Rewrite the items from the first line up to and including the line with "Meeting Place Organic", switching "Browse Store" to "View Store" and leaving everything else the same.

**Source data:**
-------------------------
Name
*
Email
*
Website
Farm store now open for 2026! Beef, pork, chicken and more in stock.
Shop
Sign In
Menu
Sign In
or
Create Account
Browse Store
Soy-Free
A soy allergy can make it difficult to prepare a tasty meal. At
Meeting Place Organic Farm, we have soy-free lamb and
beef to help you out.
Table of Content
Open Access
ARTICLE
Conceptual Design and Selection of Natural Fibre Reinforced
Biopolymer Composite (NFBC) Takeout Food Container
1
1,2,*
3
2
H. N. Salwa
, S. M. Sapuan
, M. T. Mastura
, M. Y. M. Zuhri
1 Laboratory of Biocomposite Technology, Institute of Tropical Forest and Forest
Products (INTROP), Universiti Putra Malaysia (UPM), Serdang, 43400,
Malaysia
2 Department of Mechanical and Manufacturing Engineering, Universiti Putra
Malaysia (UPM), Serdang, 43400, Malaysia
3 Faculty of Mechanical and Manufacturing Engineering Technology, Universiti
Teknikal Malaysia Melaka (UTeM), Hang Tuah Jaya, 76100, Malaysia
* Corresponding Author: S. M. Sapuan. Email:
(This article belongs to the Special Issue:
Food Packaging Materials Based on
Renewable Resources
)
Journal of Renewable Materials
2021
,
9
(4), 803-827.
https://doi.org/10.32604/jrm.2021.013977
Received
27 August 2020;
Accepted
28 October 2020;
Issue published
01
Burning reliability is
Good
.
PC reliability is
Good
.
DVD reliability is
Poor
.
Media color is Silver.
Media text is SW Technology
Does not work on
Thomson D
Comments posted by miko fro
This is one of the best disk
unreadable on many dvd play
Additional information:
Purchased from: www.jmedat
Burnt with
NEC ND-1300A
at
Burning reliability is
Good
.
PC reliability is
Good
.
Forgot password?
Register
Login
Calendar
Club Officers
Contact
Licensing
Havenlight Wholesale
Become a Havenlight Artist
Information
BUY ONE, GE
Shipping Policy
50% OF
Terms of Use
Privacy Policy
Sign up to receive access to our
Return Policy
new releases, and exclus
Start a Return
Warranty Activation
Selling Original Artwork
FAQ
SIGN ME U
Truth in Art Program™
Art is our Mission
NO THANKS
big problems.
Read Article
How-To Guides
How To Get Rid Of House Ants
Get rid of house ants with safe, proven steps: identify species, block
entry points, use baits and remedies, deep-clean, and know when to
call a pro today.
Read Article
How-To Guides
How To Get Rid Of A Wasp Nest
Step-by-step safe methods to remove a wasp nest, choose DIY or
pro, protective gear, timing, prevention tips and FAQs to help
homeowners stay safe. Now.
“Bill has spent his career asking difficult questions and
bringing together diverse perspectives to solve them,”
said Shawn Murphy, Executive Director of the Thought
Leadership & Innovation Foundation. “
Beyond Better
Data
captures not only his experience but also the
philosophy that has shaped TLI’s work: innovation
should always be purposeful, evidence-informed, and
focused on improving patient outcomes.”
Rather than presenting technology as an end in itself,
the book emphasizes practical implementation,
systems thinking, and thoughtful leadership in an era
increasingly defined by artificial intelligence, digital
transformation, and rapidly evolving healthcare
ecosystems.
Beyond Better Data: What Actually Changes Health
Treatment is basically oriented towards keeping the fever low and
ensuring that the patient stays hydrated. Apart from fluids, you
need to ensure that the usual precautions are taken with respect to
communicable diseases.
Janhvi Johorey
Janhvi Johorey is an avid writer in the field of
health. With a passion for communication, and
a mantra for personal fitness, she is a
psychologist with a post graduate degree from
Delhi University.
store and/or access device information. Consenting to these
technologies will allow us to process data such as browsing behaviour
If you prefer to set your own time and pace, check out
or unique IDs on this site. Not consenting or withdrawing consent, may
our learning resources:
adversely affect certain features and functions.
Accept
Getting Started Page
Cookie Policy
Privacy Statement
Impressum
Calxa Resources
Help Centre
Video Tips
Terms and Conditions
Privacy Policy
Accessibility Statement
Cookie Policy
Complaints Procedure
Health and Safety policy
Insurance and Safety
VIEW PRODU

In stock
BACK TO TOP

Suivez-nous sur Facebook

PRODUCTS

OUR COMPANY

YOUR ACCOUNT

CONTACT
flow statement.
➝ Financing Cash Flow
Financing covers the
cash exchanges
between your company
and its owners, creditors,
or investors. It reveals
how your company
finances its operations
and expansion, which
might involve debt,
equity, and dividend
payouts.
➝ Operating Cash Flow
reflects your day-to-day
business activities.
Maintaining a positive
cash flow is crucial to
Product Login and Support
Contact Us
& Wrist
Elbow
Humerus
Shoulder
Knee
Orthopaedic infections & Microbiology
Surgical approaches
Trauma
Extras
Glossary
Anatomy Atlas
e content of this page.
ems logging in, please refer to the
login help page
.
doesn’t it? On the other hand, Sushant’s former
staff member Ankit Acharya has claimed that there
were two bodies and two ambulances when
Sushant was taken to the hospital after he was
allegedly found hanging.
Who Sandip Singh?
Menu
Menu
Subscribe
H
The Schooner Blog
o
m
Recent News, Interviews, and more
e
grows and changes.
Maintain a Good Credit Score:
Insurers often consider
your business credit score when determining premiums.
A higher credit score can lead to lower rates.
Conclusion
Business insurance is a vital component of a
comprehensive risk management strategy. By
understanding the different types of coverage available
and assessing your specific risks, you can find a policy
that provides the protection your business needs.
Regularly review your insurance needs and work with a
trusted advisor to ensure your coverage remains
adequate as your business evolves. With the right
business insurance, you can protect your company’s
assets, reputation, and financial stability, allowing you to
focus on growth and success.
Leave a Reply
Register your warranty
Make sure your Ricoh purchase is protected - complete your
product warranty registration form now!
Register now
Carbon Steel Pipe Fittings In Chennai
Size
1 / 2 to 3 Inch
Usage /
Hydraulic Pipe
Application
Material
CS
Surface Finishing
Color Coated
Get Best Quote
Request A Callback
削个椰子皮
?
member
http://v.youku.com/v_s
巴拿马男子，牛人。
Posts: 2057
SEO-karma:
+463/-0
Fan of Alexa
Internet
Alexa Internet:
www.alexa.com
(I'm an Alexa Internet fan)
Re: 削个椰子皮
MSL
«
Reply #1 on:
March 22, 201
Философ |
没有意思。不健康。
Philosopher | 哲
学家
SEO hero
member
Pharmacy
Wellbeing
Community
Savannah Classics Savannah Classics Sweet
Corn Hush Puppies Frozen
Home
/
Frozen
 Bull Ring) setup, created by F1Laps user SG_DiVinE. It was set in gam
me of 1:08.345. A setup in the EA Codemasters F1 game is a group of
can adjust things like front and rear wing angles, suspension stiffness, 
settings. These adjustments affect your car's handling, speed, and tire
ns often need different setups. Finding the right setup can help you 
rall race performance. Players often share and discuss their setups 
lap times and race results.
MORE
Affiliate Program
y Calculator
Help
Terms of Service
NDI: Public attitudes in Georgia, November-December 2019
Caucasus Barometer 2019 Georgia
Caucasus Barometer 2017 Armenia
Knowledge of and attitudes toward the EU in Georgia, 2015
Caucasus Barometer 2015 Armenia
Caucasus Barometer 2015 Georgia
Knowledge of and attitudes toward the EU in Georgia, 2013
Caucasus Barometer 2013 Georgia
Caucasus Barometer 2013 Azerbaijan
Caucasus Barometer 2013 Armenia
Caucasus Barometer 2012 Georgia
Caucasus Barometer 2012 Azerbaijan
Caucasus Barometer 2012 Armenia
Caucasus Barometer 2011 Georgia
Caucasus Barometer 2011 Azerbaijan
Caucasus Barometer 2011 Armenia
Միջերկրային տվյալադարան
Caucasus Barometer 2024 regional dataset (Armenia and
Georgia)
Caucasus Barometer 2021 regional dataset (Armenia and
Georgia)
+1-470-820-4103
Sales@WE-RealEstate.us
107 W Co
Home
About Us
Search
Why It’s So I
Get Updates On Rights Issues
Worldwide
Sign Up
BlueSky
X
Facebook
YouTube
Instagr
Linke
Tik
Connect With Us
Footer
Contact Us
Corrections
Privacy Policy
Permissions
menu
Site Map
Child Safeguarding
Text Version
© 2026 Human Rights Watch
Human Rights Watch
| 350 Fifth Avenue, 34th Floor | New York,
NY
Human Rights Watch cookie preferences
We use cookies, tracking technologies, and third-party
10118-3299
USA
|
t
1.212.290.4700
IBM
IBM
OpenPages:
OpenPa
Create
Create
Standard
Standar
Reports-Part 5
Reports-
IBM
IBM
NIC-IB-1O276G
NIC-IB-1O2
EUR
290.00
-------------------------
**Answer to this exercise:**
Name
*
Email
*
Website
Farm store now open for 2026! Beef, pork, chicken and more in stock.
Shop
Sign In
Menu
Sign In
or
Create Account
View Store
Soy-Free
A soy allergy can make it difficult to prepare a tasty meal. At
Meeting Place Organic Farm, we have soy-free lamb and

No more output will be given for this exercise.